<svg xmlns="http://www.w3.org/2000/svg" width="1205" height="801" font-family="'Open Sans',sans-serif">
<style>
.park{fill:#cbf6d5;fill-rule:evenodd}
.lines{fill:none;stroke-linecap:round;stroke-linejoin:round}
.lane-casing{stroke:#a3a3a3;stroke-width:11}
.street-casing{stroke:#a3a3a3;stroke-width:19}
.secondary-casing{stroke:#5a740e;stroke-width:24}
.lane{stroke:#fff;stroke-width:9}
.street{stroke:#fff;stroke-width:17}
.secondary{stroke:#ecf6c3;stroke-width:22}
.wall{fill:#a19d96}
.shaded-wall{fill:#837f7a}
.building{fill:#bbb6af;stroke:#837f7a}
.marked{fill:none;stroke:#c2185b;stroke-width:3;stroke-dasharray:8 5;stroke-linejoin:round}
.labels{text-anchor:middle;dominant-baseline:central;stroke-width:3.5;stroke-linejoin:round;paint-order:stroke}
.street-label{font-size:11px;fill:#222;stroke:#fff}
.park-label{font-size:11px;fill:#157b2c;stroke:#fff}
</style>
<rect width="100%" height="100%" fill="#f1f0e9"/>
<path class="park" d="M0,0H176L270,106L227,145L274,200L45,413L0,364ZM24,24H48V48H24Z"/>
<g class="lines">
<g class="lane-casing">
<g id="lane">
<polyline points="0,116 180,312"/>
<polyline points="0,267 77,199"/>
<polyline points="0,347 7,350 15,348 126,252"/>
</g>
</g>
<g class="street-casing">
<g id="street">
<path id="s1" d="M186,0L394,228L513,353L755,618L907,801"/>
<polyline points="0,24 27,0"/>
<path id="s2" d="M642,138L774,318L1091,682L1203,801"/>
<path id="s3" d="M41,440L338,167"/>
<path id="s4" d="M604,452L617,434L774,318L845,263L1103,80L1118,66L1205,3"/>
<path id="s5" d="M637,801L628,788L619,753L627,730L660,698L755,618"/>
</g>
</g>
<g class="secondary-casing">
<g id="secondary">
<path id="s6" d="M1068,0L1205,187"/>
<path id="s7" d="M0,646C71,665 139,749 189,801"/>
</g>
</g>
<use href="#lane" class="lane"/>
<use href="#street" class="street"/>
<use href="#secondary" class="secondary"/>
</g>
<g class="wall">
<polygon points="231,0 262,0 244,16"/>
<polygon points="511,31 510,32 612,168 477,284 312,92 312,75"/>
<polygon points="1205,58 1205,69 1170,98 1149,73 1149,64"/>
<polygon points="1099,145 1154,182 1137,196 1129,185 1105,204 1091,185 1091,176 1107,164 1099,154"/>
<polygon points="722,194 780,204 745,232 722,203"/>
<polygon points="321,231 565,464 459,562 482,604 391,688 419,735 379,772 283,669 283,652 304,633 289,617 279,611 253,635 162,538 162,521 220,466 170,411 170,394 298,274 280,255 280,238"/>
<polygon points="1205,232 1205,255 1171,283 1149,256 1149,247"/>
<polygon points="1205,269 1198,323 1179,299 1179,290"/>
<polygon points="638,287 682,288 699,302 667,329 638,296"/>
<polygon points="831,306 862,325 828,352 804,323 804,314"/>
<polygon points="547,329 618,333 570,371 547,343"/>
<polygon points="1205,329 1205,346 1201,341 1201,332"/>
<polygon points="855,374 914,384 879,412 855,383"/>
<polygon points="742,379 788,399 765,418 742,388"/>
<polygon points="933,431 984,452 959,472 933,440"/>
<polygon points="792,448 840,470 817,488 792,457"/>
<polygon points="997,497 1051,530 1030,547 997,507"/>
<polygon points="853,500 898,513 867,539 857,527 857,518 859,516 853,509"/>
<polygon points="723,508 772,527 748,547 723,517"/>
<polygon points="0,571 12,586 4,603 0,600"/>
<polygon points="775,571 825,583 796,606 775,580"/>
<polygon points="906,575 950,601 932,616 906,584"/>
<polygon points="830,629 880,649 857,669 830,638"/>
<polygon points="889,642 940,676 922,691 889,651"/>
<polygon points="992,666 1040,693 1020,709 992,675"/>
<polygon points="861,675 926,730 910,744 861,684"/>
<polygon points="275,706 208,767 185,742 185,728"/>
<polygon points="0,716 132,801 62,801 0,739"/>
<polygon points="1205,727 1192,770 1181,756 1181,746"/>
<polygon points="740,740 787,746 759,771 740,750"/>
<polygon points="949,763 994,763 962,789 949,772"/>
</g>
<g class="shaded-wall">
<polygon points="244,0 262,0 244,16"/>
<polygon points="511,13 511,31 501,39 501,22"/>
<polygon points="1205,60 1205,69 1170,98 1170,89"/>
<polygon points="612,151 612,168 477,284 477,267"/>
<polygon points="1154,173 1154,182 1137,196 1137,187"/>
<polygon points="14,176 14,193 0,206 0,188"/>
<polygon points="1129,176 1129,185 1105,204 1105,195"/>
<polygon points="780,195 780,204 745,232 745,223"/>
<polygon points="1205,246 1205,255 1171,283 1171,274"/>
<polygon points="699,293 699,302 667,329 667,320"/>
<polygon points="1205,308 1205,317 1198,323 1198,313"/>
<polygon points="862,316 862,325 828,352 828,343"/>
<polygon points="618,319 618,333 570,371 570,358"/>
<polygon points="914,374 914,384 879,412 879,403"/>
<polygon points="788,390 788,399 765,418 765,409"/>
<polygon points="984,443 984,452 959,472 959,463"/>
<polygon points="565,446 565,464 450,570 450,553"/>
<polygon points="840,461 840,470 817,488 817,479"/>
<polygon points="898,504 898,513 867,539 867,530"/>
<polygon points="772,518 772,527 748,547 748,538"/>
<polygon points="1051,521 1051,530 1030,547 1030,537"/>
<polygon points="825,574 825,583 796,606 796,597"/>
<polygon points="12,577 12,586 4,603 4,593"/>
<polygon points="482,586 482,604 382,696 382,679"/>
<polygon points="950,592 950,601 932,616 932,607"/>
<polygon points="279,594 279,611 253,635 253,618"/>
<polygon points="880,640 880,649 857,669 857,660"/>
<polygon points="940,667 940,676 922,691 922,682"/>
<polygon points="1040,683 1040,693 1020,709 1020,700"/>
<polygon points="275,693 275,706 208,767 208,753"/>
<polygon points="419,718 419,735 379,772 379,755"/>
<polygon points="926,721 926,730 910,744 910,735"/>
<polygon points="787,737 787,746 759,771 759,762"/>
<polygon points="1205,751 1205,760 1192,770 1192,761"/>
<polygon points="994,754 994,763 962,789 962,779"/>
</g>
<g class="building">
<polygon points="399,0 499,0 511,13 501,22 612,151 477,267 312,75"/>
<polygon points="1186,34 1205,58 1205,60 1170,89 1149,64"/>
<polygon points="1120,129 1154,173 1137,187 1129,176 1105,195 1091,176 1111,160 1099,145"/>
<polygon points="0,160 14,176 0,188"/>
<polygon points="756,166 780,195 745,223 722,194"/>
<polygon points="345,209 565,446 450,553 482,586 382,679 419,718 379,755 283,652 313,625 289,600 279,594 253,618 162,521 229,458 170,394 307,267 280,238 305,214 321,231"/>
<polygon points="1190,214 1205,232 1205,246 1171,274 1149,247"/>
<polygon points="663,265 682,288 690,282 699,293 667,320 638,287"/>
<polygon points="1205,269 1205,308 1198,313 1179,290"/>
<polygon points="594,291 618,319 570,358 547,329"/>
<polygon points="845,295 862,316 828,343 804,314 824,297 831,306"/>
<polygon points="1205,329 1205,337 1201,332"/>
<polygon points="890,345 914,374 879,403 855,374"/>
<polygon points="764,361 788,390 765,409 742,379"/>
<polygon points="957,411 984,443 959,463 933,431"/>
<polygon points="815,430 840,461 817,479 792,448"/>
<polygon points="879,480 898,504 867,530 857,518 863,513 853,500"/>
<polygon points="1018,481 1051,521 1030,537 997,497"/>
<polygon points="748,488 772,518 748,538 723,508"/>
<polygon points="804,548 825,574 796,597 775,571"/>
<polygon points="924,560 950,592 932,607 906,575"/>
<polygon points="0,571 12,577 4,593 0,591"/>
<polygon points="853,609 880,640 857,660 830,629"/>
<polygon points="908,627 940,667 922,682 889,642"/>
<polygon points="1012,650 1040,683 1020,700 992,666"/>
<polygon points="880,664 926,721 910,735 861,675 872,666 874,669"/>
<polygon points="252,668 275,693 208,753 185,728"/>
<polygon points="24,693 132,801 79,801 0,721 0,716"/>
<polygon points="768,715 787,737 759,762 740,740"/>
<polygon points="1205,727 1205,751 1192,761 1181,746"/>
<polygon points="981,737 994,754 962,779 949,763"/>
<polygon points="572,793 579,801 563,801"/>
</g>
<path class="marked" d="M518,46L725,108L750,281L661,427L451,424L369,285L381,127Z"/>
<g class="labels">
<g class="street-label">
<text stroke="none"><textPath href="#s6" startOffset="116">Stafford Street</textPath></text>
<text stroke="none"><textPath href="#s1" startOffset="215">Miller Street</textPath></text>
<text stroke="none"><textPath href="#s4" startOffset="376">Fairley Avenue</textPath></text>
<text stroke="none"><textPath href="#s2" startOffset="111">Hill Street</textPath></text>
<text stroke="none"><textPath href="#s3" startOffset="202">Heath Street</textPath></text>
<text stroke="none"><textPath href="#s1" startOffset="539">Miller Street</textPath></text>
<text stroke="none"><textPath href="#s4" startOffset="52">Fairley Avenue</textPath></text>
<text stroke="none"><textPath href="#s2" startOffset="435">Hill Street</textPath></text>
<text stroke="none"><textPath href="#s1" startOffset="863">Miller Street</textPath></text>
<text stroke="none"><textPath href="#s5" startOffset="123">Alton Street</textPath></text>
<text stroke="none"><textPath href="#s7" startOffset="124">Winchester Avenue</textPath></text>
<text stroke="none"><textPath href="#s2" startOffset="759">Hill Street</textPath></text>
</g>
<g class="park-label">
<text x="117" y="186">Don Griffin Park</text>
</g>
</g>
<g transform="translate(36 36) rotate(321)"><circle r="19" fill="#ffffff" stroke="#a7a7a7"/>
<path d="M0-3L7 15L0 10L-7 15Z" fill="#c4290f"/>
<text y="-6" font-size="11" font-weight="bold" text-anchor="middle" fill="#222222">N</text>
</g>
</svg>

▸ Problem requirements
For the string "lines", go through the entries above and copy each line where it occurs.

▸ Response box
.lines{fill:none;stroke-linecap:round;stroke-linejoin:round}
<g class="lines">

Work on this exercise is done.